Anxious to pursue their dreams, young people are particularly concerned with India’s ability to add jobs. India added fewer than 3 million jobs between 2005 and 2010, far below the 1 million needed each month to keep up with student matriculation and Indians’ growing ambitions.
India’s first-time voters came of age in an era of economic reforms that eased socialist-leaning policies and allowed more imports and foreign investment. Annual per-capita income nearly tripled between 2002 and 2010, while India moved from a country mostly concerned with securing food and shelter to one in which priorities are jobs, electricity and infrastructure.
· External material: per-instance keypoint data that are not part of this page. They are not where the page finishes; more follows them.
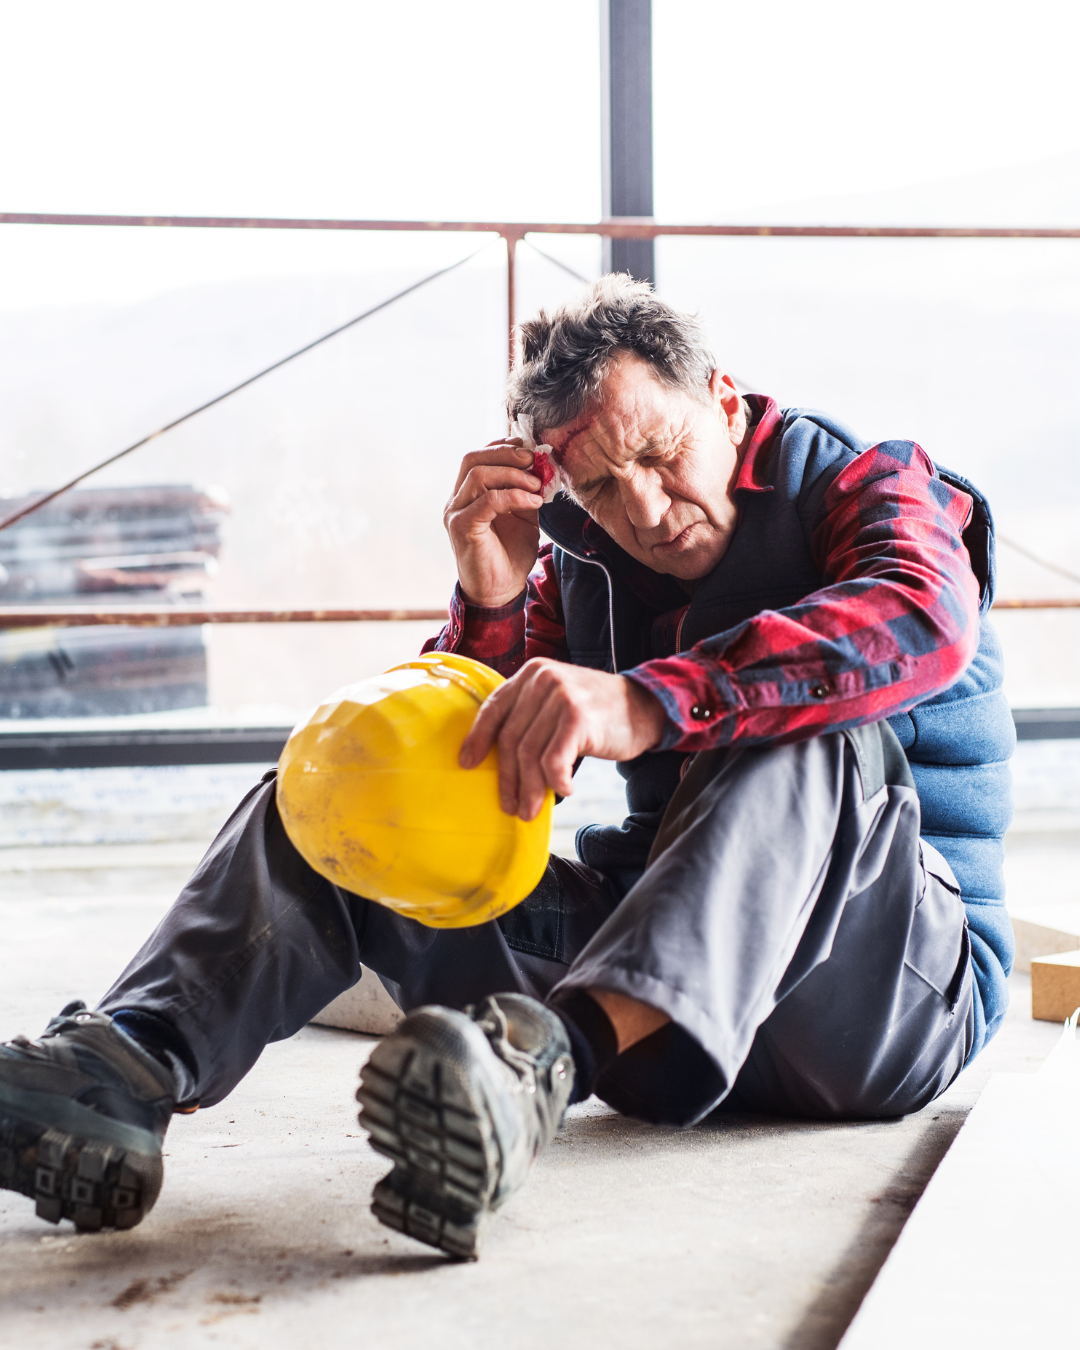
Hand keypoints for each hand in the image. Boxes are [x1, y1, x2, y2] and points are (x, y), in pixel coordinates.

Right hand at [444, 440, 543, 607]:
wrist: (500, 592)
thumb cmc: (509, 556)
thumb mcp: (524, 516)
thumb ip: (526, 491)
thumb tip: (541, 467)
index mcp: (468, 495)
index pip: (477, 457)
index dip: (502, 447)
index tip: (529, 448)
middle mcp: (457, 501)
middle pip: (473, 459)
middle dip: (506, 455)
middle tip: (534, 461)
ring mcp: (456, 513)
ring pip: (478, 475)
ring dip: (512, 475)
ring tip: (536, 485)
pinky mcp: (462, 527)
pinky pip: (487, 501)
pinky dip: (513, 496)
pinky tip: (533, 501)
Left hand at [459, 659, 666, 820]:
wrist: (644, 708)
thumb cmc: (597, 714)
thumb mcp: (558, 703)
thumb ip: (531, 718)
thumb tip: (500, 763)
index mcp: (532, 674)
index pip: (494, 708)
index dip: (477, 738)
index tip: (467, 764)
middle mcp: (543, 679)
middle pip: (511, 738)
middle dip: (508, 778)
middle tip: (510, 806)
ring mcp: (561, 696)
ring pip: (530, 753)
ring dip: (530, 788)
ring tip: (530, 810)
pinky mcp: (578, 716)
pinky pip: (554, 760)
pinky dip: (556, 781)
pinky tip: (564, 790)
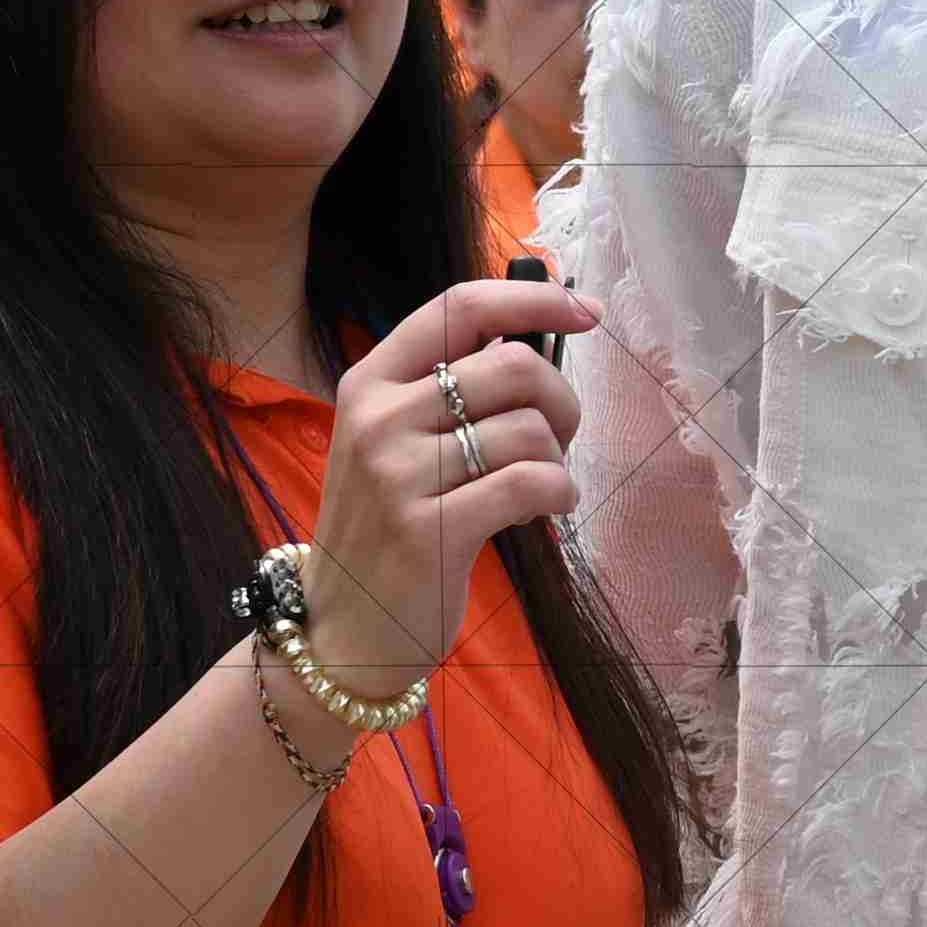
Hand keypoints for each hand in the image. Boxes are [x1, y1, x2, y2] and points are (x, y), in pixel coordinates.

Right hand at [303, 279, 599, 699]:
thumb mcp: (394, 439)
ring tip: (543, 479)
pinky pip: (530, 483)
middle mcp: (378, 419)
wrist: (341, 628)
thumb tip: (541, 329)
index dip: (533, 298)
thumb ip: (450, 387)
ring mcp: (398, 476)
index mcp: (371, 381)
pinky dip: (560, 491)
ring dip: (559, 455)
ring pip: (529, 428)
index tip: (585, 310)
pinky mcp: (429, 533)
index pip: (460, 306)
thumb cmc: (386, 523)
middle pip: (512, 365)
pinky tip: (550, 505)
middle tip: (560, 435)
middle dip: (561, 397)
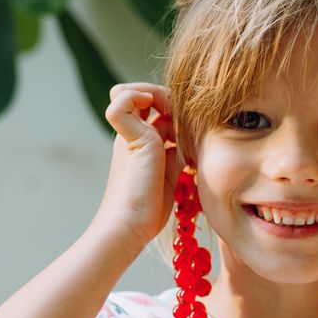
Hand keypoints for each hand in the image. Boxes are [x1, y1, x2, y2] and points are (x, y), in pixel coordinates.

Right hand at [92, 83, 182, 246]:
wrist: (130, 226)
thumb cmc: (150, 207)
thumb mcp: (172, 173)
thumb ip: (179, 152)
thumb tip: (194, 138)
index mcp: (141, 142)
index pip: (158, 107)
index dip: (175, 107)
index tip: (195, 123)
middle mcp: (133, 134)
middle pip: (147, 95)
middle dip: (171, 99)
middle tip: (192, 118)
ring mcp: (129, 134)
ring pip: (133, 92)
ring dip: (159, 96)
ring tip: (180, 118)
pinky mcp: (129, 138)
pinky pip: (122, 101)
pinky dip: (138, 97)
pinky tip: (162, 115)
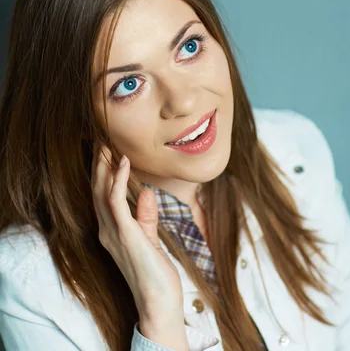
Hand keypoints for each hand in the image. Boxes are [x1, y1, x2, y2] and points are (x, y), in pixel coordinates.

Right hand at [91, 143, 184, 324]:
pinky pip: (115, 201)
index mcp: (111, 231)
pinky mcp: (124, 233)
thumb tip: (146, 192)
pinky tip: (123, 162)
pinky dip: (117, 179)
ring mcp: (113, 232)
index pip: (102, 196)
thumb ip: (146, 216)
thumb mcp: (150, 238)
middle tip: (100, 141)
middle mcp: (106, 230)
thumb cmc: (156, 274)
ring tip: (106, 145)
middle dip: (98, 165)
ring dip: (103, 167)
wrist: (159, 301)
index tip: (105, 152)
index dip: (102, 174)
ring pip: (101, 192)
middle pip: (97, 190)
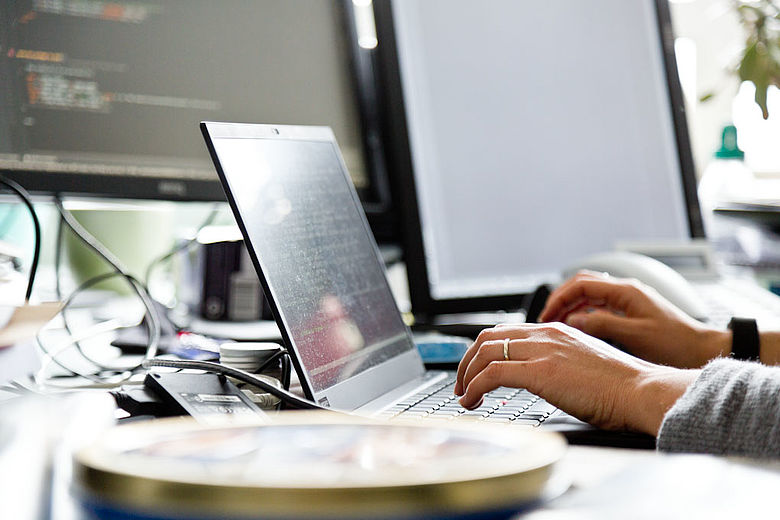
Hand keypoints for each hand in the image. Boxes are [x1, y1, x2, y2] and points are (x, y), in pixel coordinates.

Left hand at [454, 322, 697, 434]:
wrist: (640, 390)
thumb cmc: (618, 386)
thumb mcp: (581, 363)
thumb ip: (557, 362)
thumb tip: (539, 378)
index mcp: (555, 330)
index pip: (505, 332)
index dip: (482, 351)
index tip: (475, 370)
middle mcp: (545, 334)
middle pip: (487, 337)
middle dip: (467, 361)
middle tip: (461, 384)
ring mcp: (541, 350)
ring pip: (484, 352)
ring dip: (466, 376)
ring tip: (464, 397)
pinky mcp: (539, 371)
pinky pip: (491, 374)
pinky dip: (474, 387)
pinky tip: (471, 402)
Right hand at [538, 272, 729, 367]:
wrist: (704, 350)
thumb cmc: (677, 344)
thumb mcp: (635, 336)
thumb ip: (602, 324)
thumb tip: (572, 320)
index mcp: (626, 291)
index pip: (580, 285)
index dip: (559, 298)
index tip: (545, 316)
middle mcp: (626, 291)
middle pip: (581, 285)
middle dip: (560, 299)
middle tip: (544, 319)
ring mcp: (628, 301)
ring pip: (589, 295)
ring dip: (569, 306)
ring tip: (555, 324)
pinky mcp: (630, 312)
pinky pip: (598, 306)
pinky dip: (582, 314)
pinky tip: (576, 329)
But the riches have rolled out unevenly, creating a conspicuous wealth gap that has fueled frustrations by putting lavish lifestyles in close proximity with the 400 million Indians — a quarter of the country’s population — living in poverty under $1.25 a day.
Those gaps are even more visible and public with the technology explosion. Twenty years ago people had access to only a single state-run TV channel and most had no telephone. Today, there are more than 200 TV channels — with some 40 devoted to news alone — while three in four Indians has a cell phone.
“We have no toilets in my home village, but everybody has a smartphone, and we all check every day for what’s happening in the campaign,” said 22-year-old Hanamanthray Biradar in Karnataka.
“Indian democracy is at a peculiar stage of maturity or evolution. There has been a particular way democracy has been functioning for the last 30 years, and there is a backlash against it,” said Jagdeep Chhokar, who heads the Association for Democratic Reforms in New Delhi. “With all the talk of the young electorate, the political parties are now scrambling to do whatever they can to grab young voters.”
The engagement of India’s youth in politics reached a pinnacle three years ago, as they joined urban middle-class protesters in marching in protests against endemic corruption. Their demands led to anti-graft legislation and the formation of the AAP.
Some voters say they’re already disillusioned by politics and unhappy with the candidates. But they plan to cast their ballots nonetheless, taking advantage of a new choice on the ballot — for “None of the Above.”